Tribe: On Homecoming and Belonging

Sebastian Junger’s Tribe: On Homecoming and Belonging discusses PTSD and why it is so difficult for veterans to reintegrate into society. He asserts that because of the tribe mentality and structure of the military, veterans have trouble readjusting to the chaotic nature of modern society. HE cites both research and personal narratives to defend his claim.

I listened to this book is audio CD format and I loved reading it that way. It was extremely short and well written. Junger was concise in his writing, but still very engaging.

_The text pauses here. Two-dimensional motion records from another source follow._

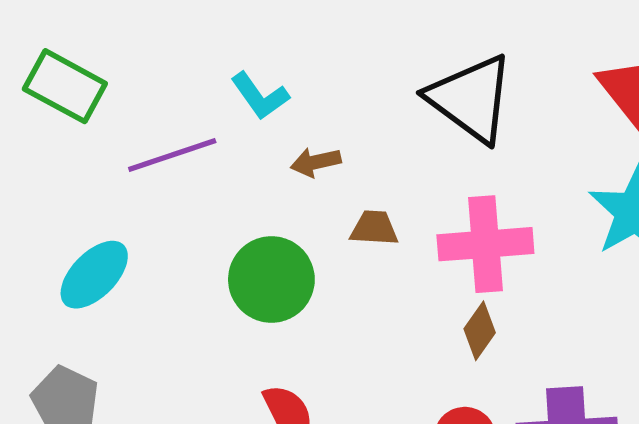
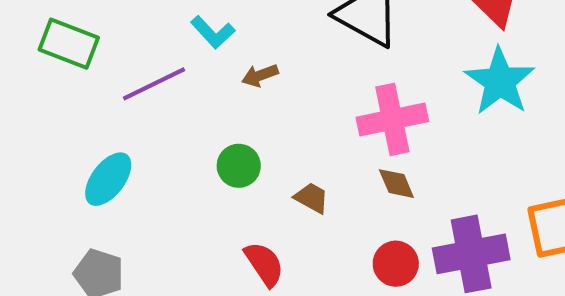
brown trapezoid: (374, 228) -> (312, 198), moved, turned 33
green circle: (271, 279) -> (239, 166), size x0.7
brown diamond: (480, 331) -> (396, 184), turned -51

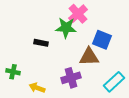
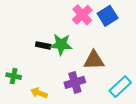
green star: (66, 28) -> (61, 44), moved
blue square: (102, 40) -> (108, 16), moved, turned 36

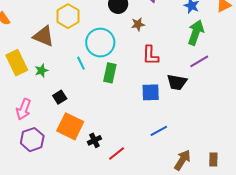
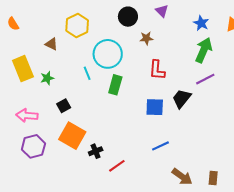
brown triangle: (44, 36) -> (52, 44), size x0.6
black trapezoid: (177, 82) -> (182, 99), turned 115
pink arrow: (24, 109) -> (27, 116), turned 70
brown arrow: (182, 160) -> (182, 177), turned 90

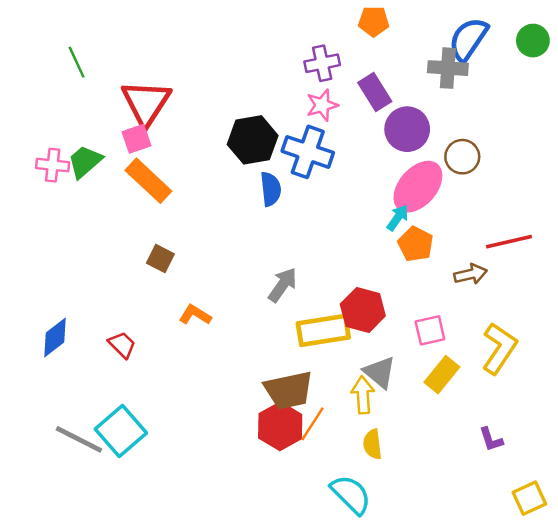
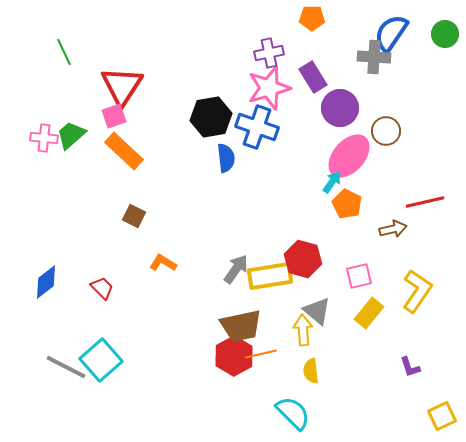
pink star: (322, 105) -> (269, 88), size x1.6
gray arrow: (283, 285) -> (236, 269), moved
orange line: (313, 424) -> (261, 354), turned 44

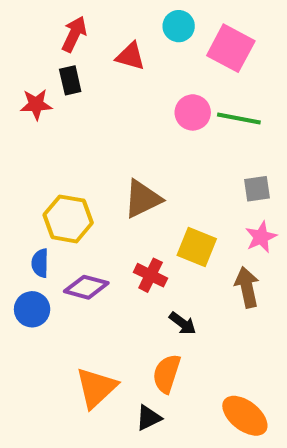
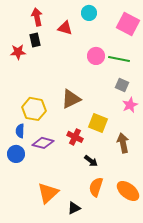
red arrow: (74, 34) -> (37, 17), turned -36
pink square: (231, 48) -> (128, 24), moved
gray square: (257, 189) -> (122, 85), moved, turned 32
pink star: (261, 237) -> (130, 105), moved
orange semicircle: (167, 374) -> (96, 187), moved
orange ellipse: (245, 416) -> (128, 191), moved

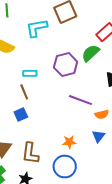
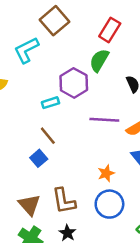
cyan rectangle: (30, 73) -> (50, 103), moved
brown line: (24, 92) -> (48, 136), moved

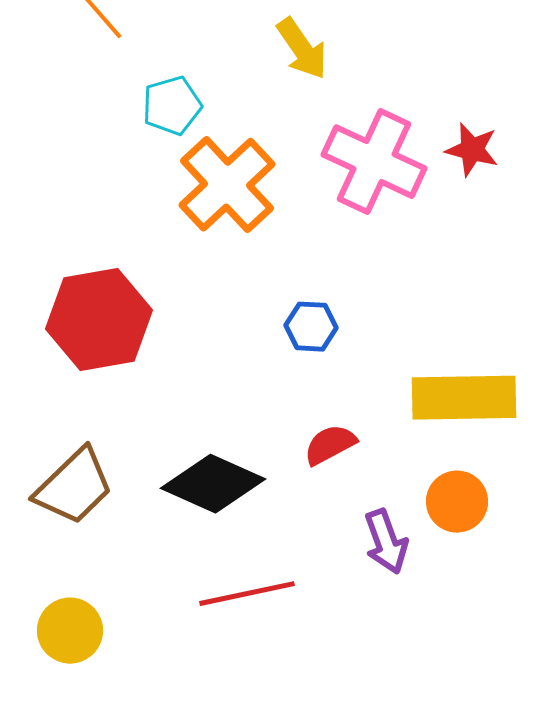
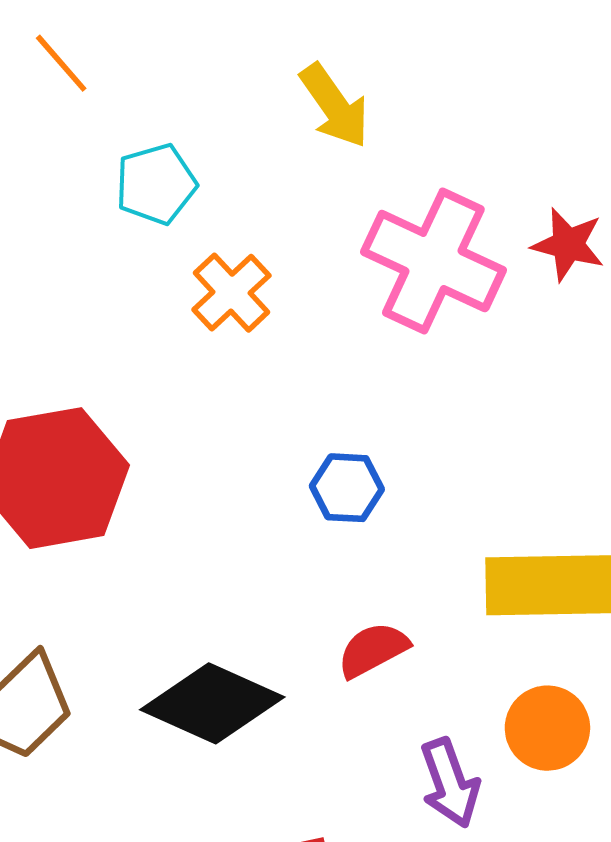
orange cross: (227, 185) -> (231, 293), size x0.6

The section I enjoyed the most was when Junger talked about Indians (he makes a point of using that term specifically) and early Americans. He cites historical notes that lament that early Americans would leave their new communities to join the Indians. People would join the native society by choice, but Indians would fight to return to their society. Even Benjamin Franklin discussed this and was baffled by it. Junger argues that it is because of the tribal structure of the society and the sense of purpose that comes with it.

Overall, I enjoyed this book. It was read at a good pace and covered the topic. I just would have liked more information and a more in-depth look at the subject.



All the Single Ladies

I’ve tried to read this book multiple times, but could never seem to fit it in before I had to return it. Finally, I found it on Overdrive in audio form and sped through it.

All the Single Ladies: Unmarried Women and the Rise of an Independent Nation by Rebecca Traister is a well-researched and thought out book about the history and present reality of single women in America. Traister interviewed hundreds of women about their personal experiences and also cites other studies and books to support her claims.

Traister comes to the conclusion that the way to “save marriage” in America is for women to be equal and to support women as people who make their own decisions about their bodies and what to do with their lives. I agree 100% with her assertion. I tried to listen to this book with a critical ear and I still believe that her research fully justified her claims.

This book was occasionally hard for me to listen to. I learned a lot of the lessons about being by myself in college. While my friends were dating and in long-term relationships, I was more focused on classes and work. I grew up and went to college in Texas, where so many people are thinking about marriage early. I had a lot of female friends get married as soon as they graduated college, or before. I wish I’d had this book then, when I was doubting whether I would ever be in a long-term relationship, much less get married. It is reassuring to know that I’m still within the normal age range, even in Texas, where the average from 2010-2015 was 26.1 for women and 27.8 for men.

Overall, I found this book to be well-researched and informative. I am personally invested in the topic and the social issues that are discussed. I highly recommend this book to anyone curious about the current state of marriage, women, families, or socio-economic status for women in America.